The Supreme Court struck down admission programs at two leading universities citing that such programs ran afoul of the Fourteenth Amendment’s Equal Protection Clause. A nonprofit founded on the purpose of defending human and civil rights secured by law filed lawsuits against the two leading universities and argued that the admission programs at each university that such policies unfairly discriminated against Caucasian and Asian applicants. The Court found the Clause required elimination of all racial discrimination and applies "without regard to any difference of race, of color, or of nationality ¬[and] is universal in [its] application.” The Court continued, stating “[t]he guarantee of equal protection cannot mean one thing when applied to one individual and something else when applied to a person of another color." The Court found the affirmative action programs at issue lacked sufficiently focused and measurable objectives warranting the use of race, unavoidably employ race in a negative manner, involve racial stereotyping, and lack meaningful end points.” In the wake of this decision, universities will need to remove race as a factor or criteria in admissions considerations.


United States ex rel. Schutte v. SuperValu Inc., 143 S. Ct. 1391 (2023).
United States ex rel. Polansky v. Exec. Health Res., Inc., 143 S. Ct. 1720 (2023).

The U.S. Supreme Court has been active in tightening up liability in the False Claims Act (“FCA”) in two recent decisions. The vast majority of FCA claims are initiated by private parties, or relators, on behalf of the government often without any government intervention.
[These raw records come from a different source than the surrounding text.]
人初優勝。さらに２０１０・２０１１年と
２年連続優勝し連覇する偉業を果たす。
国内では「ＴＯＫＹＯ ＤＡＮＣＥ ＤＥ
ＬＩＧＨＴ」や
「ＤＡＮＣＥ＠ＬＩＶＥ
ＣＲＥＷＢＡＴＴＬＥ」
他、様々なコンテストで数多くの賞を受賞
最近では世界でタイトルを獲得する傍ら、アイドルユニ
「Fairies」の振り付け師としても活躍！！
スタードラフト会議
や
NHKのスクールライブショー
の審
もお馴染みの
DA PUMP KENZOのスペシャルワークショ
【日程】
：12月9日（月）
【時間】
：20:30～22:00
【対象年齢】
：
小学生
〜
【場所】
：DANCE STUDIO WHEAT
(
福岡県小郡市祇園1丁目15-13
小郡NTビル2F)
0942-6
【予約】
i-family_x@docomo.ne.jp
The FCA imposes liability on anyone who “knowingly” submits a “false” claim to the U.S. government, including fraudulent billing under Medicare or Medicaid. 


In SuperValu Inc., the legal question before the Court was “if respondents’ claims were false and they actually thought that their claims were false—believing that their reported prices were not actually their ’usual and customary’ prices—then would they have “knowingly” submitted a false claim within the FCA’s meaning?” The Court answered “Yes” because the plain language of the FCA’s statutory text and its common law roots, state that the FCA’s scienter element refers to respondent’s knowledge and subjective beliefs—not to what an objectively reasonable person may have known or believed. Thus, the Court unanimously determined that liability in FCA cases is dependent on whether a defendant subjectively believed its claims were false, not whether it can offer an objectively reasonable basis for its claims.


In Exec. Health Res., Inc., the Court sought to resolve (1) does the government have the authority to dismiss an action if it declined to intervene during the seal period? and (2) if the government does move to dismiss what standard should a district court use in ruling on such a motion? In an 8-1 decision, the Court held that the government may move to dismiss an FCA action whenever it has intervened during the seal period or later upon a showing of good cause. Additionally, the Court noted that district courts must rely on the standards of Federal Rule of Civil Procedure 41, while also acknowledging that “the government’s views are entitled to substantial deference because the case “is on behalf of and in the name of the government and alleges injury to the government alone.”